One issue that arises in the operation of image sensors is the need to perform lens shading correction. An image sensor typically has a two-dimensional array of photo-sensitive pixels. An optical assembly may include a lens and a micro-lens array to focus light onto individual pixels. However, various imperfections in the optical assembly create a shading effect. One common shading effect is that that the image is brighter in the center and decreases in brightness at the edges of the pixel array. More generally there will be a two-dimensional variation in shading across the array of pixels caused by the optical elements in the optical assembly and the difficulties in uniformly projecting an image across the field of view of the image sensor. Additionally, in the most general case shading effects may be asymmetric. For example, one edge may be shaded more than another if there is imperfect optical alignment and/or optical imperfections in optical components.
Uncorrected shading effects can result in undesirable variations in intensity across an image that may be discernable to an end user. Lens shading correction algorithms are used to correct for shading in an image sensor. Empirical data is used to determine coefficients of a gain correction function that is used to adjust the gain of individual pixels to compensate for the lens shading. Two common conventional solutions to correct lens shading in image sensor chips include the symmetric method and the two direction multiplication method. Both of these conventional solutions have significant drawbacks.
The symmetric method presumes that lens shading is circularly symmetric. That is, the symmetric method presumes that shading depends only on a radial distance from an optical center point in the image sensor. Consequently, the symmetric method utilizes one quadratic polynomial in r, the radius, to compensate for the shading. The correction equation for the symmetric method is G=a*r*r+b*r+1, r=(x*x+y*y)^0.5, where r is the radius, a and b are correction factors, and the radius depends on x and y in accordance with a conventional conversion between Cartesian and circular coordinate systems. However, note that the symmetric method presumes that there is nearly perfect radial optical alignment of all optical components and that the optical components possess a nearly perfect radial symmetry. However, these fundamental assumptions underlying the symmetric method are not valid for many types of packaged image sensors unless special attention is taken in the design of the optical components.

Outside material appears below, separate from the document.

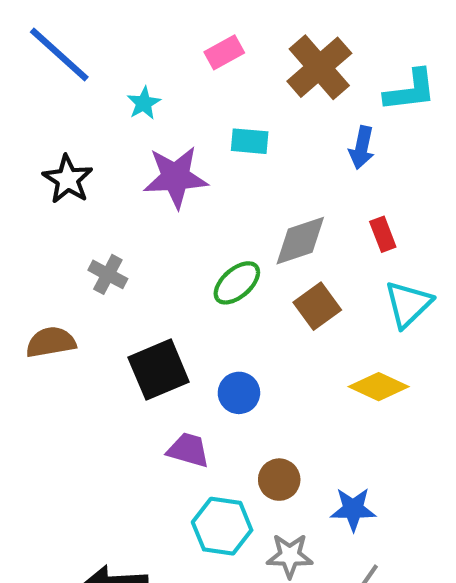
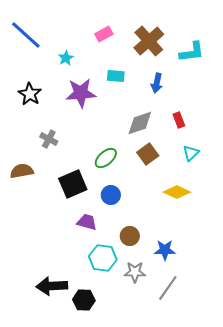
blue arrow: (362, 148) -> (157, 83), moved
green ellipse: (237, 283) -> (106, 158), moved
cyan triangle: (408, 304) -> (191, 153), size x0.7

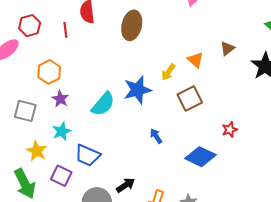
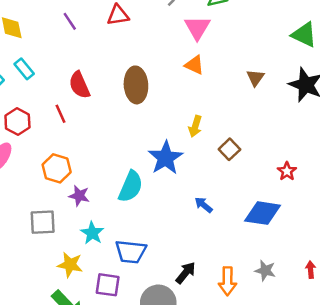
orange triangle: (195, 60) -> (194, 65), moved
brown square: (190, 99) -> (229, 149), size x0.7

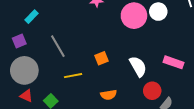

Studies by the inventors indicate that the symmetric method often generates poor correction results for a variety of packaged image sensors.
The two-direction multiplication method assumes that lens shading can be compensated by a 2-dimensional correction function F(x,y), having a profile in both the x and y directions that is a quadratic polynomial with coefficients independently programmable in each direction. The correction equation for the two direction multiplication method is G=F(x,y)=h(x)*v(y) where h(x) and v(y) are each piecewise quadratic polynomials and F(x,y) is the product of the two quadratic polynomials h(x) and v(y). However, a drawback of this approach is that it is difficult to accurately correct the entire image. In particular, investigations by the inventors indicate that a single quadratic polynomial that properly corrects the center of the image will often not adequately correct the corner regions of the image sensor.
Therefore in light of the above-described problems a new apparatus, system and method for lens shading image correction in image sensors is desired.